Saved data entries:
=-=-=-=-=
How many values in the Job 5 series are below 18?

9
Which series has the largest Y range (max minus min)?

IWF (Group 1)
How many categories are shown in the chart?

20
=-=-=-=-=
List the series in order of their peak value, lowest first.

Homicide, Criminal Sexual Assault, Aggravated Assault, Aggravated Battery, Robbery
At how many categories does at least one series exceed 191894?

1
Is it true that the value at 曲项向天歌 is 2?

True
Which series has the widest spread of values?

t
=-=-=-=-=
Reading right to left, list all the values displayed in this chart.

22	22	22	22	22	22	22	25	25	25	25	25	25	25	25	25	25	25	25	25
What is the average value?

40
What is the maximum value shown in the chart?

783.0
=-=-=-=-=
What is needed:
Locate each line in the entries above that contains the word "values" and copy those lines.

Response:
How many values in the Job 5 series are below 18?
Which series has the widest spread of values?
Reading right to left, list all the values displayed in this chart.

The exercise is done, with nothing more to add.